Exercise requirements
Without its pictures, the listing below is to be transcribed exactly.

Supplied data

···

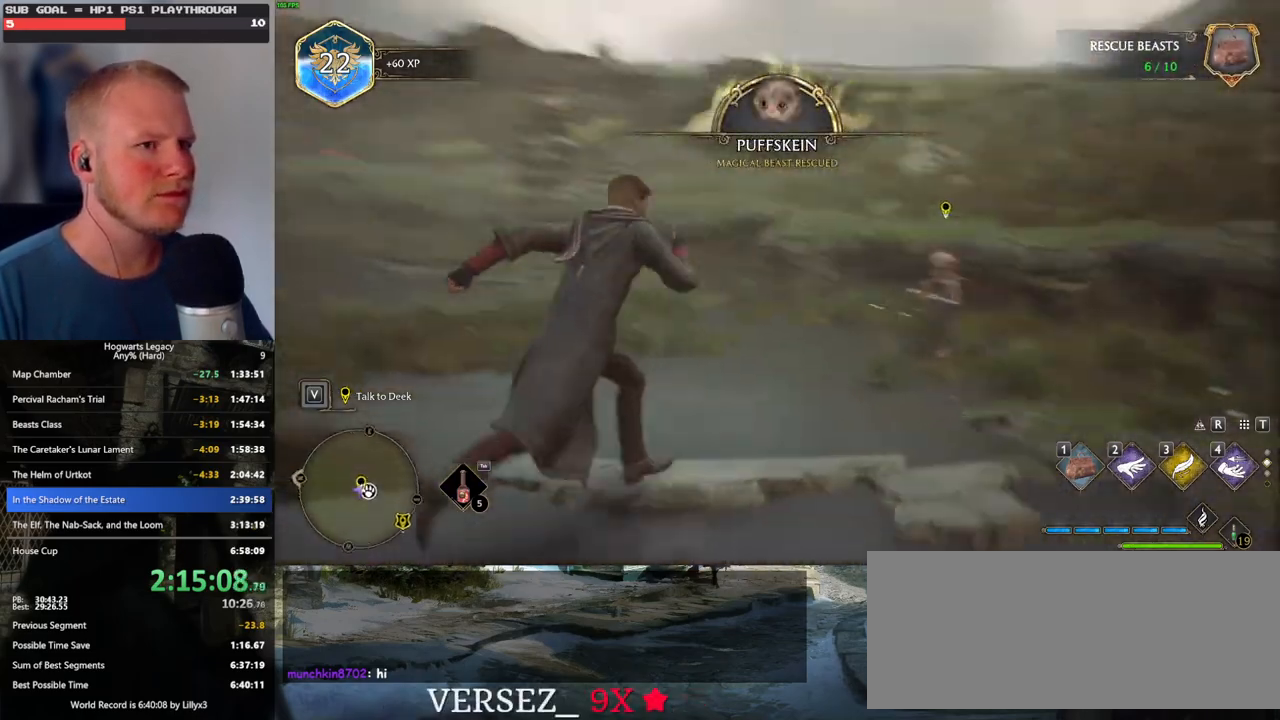
{"keys": ["f"], "mouse": [], "events": [[67, "f", "down"], [84, "d", "down"], [134, "d", "up"], [134, "f", "up"], [250, "f", "down"], [284, "w", "up"], [334, "f", "up"], [434, "f", "down"]]}
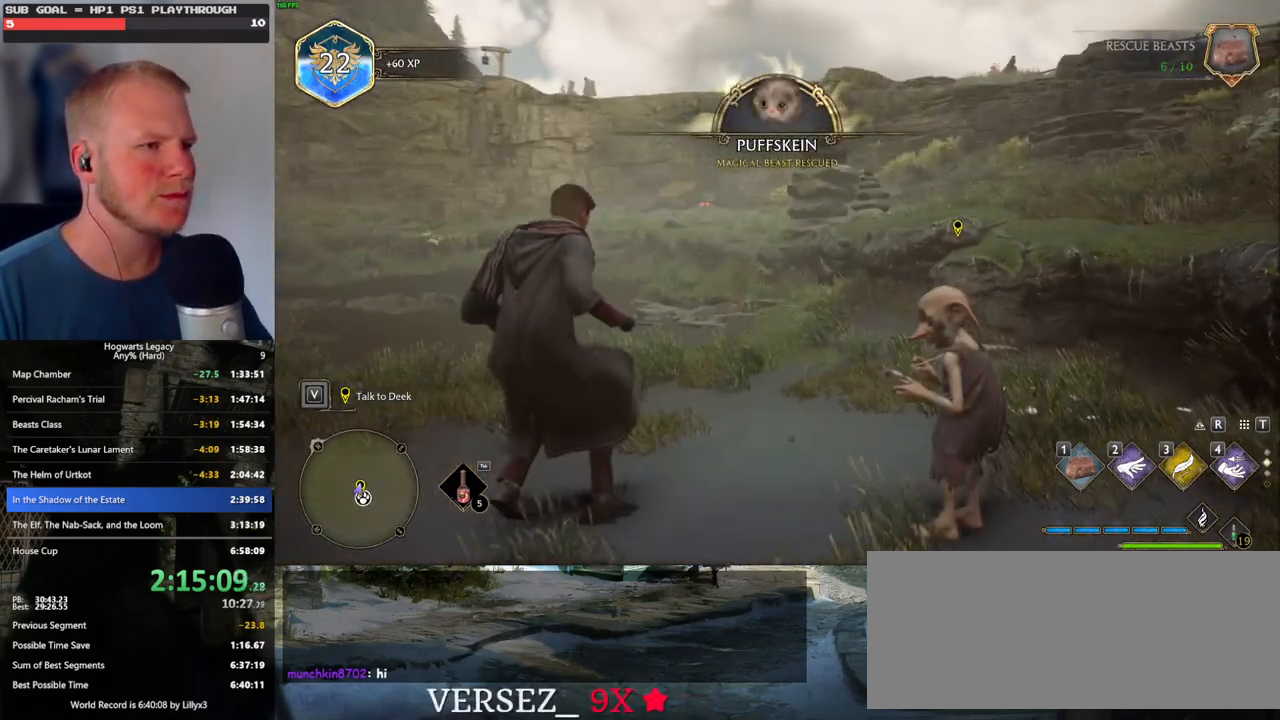
{"keys": ["q", "space"], "mouse": [], "events": [[50, "f", "up"], [134, "f", "down"], [234, "f", "up"], [500, "q", "down"], [500, "space", "down"]]}
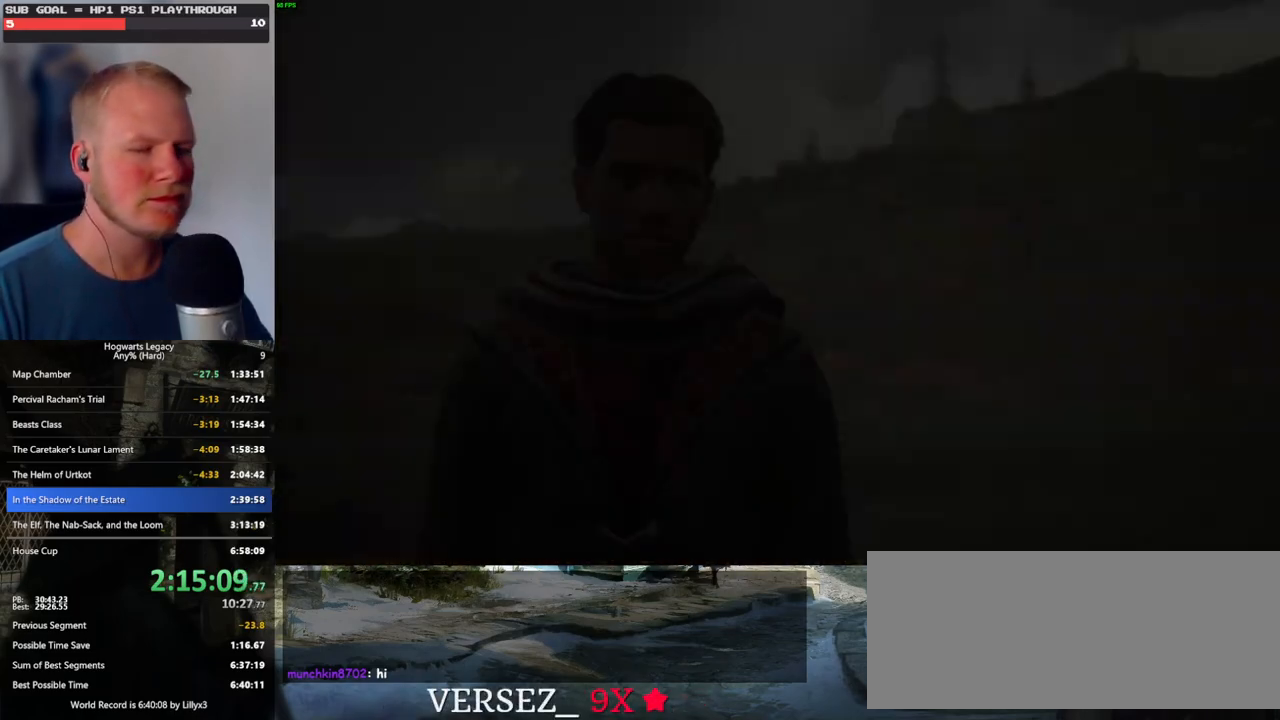
{"keys": ["q", "space"], "mouse": [], "events": [[34, "mouse_wheel", "down"], [67, "mouse_wheel", "up"], [67, "q", "up"], [67, "space", "up"], [117, "mouse_wheel", "down"], [150, "mouse_wheel", "up"], [150, "q", "down"], [184, "space", "down"], [234, "q", "up"], [234, "space", "up"], [317, "q", "down"], [334, "space", "down"], [384, "q", "up"], [384, "space", "up"], [400, "mouse_wheel", "down"], [434, "mouse_wheel", "up"], [450, "mouse_wheel", "down"], [467, "mouse_wheel", "up"], [467, "q", "down"], [500, "space", "down"]]}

···

Solution to this task
{"keys": ["f"], "mouse": [], "events": [[67, "f", "down"], [84, "d", "down"], [134, "d", "up"], [134, "f", "up"], [250, "f", "down"], [284, "w", "up"], [334, "f", "up"], [434, "f", "down"]]}
{"keys": ["q", "space"], "mouse": [], "events": [[50, "f", "up"], [134, "f", "down"], [234, "f", "up"], [500, "q", "down"], [500, "space", "down"]]}
{"keys": ["q", "space"], "mouse": [], "events": [[34, "mouse_wheel", "down"], [67, "mouse_wheel", "up"], [67, "q", "up"], [67, "space", "up"], [117, "mouse_wheel", "down"], [150, "mouse_wheel", "up"], [150, "q", "down"], [184, "space", "down"], [234, "q", "up"], [234, "space", "up"], [317, "q", "down"], [334, "space", "down"], [384, "q", "up"], [384, "space", "up"], [400, "mouse_wheel", "down"], [434, "mouse_wheel", "up"], [450, "mouse_wheel", "down"], [467, "mouse_wheel", "up"], [467, "q", "down"], [500, "space", "down"]]}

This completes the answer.